_ASSIGNMENT_
Write out each line of the entries below that holds the word "thumb".

◇ ◇ ◇ ◇ ◇ ◇ ◇

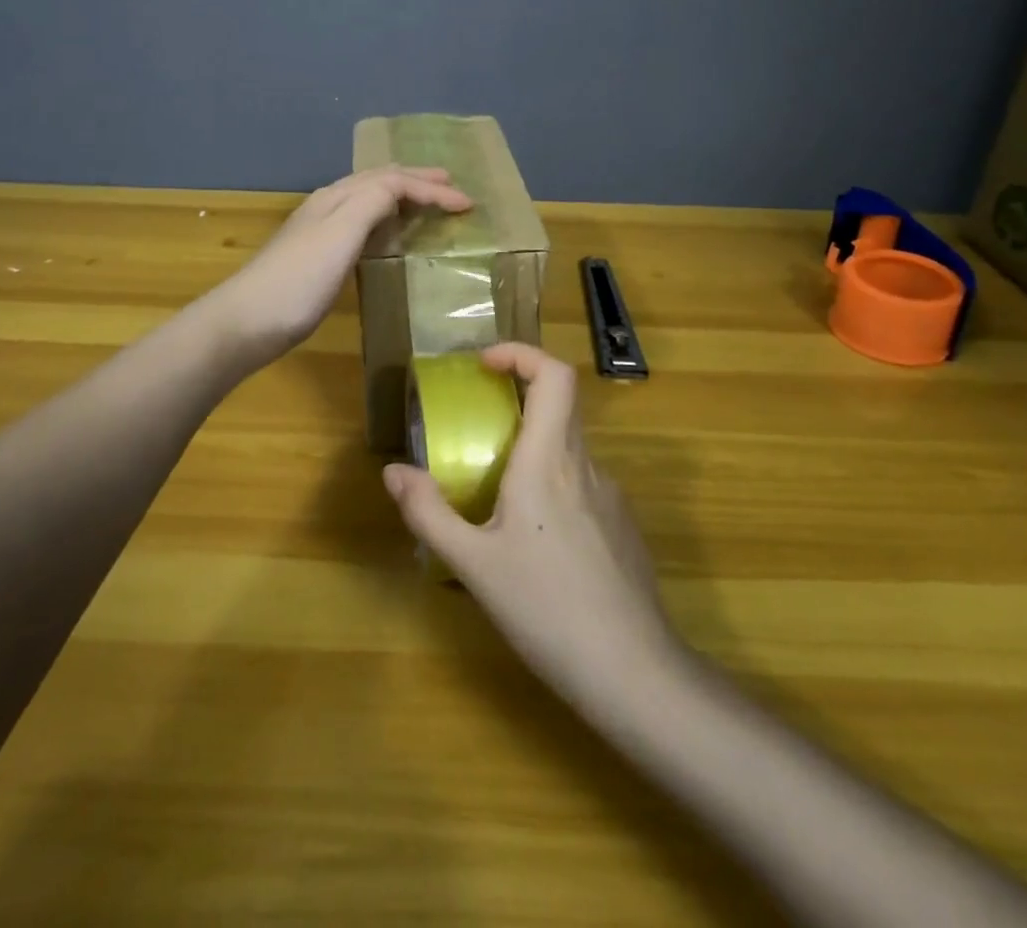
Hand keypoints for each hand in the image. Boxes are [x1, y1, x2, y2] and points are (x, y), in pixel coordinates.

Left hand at [207, 166, 471, 369]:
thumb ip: (372, 202)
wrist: (248, 321)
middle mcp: (329, 205)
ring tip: (426, 201)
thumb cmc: (300, 279)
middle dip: (416, 180)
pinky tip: (387, 233)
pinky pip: (361, 222)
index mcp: (337, 197)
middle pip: (378, 181)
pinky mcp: (318, 256)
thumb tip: (399, 187)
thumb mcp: (341, 233)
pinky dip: (385, 218)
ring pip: (368, 199)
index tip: (467, 204)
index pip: (392, 180)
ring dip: (400, 195)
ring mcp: (320, 230)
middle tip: (450, 184)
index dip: (431, 189)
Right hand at [382, 343, 681, 713]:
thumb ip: (429, 513)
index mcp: (548, 460)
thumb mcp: (473, 564)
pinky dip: (553, 484)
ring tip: (497, 495)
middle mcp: (584, 465)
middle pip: (560, 405)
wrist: (633, 672)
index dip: (521, 354)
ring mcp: (611, 495)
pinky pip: (582, 483)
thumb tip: (393, 471)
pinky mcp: (623, 525)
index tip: (485, 365)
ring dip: (532, 449)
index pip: (554, 375)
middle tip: (478, 425)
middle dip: (517, 400)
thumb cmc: (546, 609)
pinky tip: (536, 541)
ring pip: (569, 448)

◇ ◇ ◇ ◇ ◇ ◇ ◇

_RESULT OF THIS EXERCISE_
thumb ip: (372, 202)
thumb cmc: (300, 279)
thumb tip: (399, 187)
thumb mcp: (341, 233)
thumb ip: (429, 513)
thumb mcp: (473, 564)
thumb tip: (393, 471)
thumb cmc: (546, 609)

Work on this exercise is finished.